In a post on its official blog, DeepMind says that it sees the tech, V2A (short for “video-to-audio”), as an important piece of the AI-generated media puzzle. While loads of orgs including DeepMind have developed video-generating AI models, these models can’t create sound effects to sync with the videos that they generate.
“Video generation models are advancing at an incredible pace, but many current systems can only generate silent output,” DeepMind writes. “V2A technology [could] turn out to be a promising approach for bringing generated movies to life.”

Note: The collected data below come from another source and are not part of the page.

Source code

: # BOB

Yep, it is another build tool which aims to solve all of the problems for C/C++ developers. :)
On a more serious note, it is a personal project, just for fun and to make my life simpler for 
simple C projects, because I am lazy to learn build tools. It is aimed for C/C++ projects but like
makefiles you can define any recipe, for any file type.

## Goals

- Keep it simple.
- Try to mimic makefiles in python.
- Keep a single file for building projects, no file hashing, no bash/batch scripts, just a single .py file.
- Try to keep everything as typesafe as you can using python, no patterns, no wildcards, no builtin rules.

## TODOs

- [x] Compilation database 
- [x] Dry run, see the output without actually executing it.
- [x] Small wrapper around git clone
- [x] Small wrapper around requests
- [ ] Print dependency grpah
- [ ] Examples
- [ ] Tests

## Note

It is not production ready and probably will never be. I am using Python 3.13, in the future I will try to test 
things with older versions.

DeepMind’s V2A tech takes the outline of a soundtrack (e.g. “jellyfish pulsating under water, marine life, ocean”) paired with a video to create music, sound effects and even dialogue that matches the characters and tone of the video, watermarked by DeepMind’s deepfakes-combatting SynthID technology. The AI model powering V2A, a diffusion model, was trained on a mix of sounds and dialogue transcripts in addition to video clips, DeepMind says.
“By training on video, audio and the extra annotations, our technology learns to associate specific audio events with various visual scenes, while responding to the data provided within the annotations or transcripts,” in response to DeepMind.
Mum’s the word on whether any of the training data was copyrighted — and whether the info’s creators were informed of DeepMind’s work. We’ve reached out to DeepMind for clarification and can update this post if we hear back.
AI-powered sound-generating tools aren’t novel. Startup Stability AI released one just last week, and ElevenLabs launched one in May. Nor are models to create video sound effects. A Microsoft project can generate talking and singing videos from a still image, and platforms like Pika and GenreX have trained models to take a video and make a best guess at what music or effects are appropriate in a given scene.
But DeepMind claims that its V2A tech is exclusive in that it might probably understand the raw pixels from a video and sync generated sounds with the video robotically, optionally sans description.
V2A isn’t perfect, and DeepMind acknowledges this. Since the underlying model wasn’t trained on lots of videos with artifacts or distortions, it doesn’t create particularly high-quality audio for these. And basically, the generated audio isn’t super convincing; my colleague Natasha Lomas described it as “a smorgasbord of stereotypical sounds,” and I can’t say I disagree.
For those reasons, and to stop misuse, DeepMind says it won’t release the tech to the general public anytime soon, if ever.
“To make certain our V2A technology can have a positive impact on the creative community, we’re gathering diverse perspectives and insights from leading creators and filmmakers, and using this invaluable feedback to tell our ongoing research and development,” DeepMind writes. “Before we consider opening access to it to the broader public, our V2A technology will undergo rigorous safety assessments and testing.”
DeepMind pitches its V2A technology as an especially useful gizmo for archivists and folk working with historical footage. But generative AI along these lines also threatens to upend the film and TV industry. It’ll take some seriously strong labor protections to be sure that generative media tools don’t eliminate jobs — or, because the case could also be, entire professions.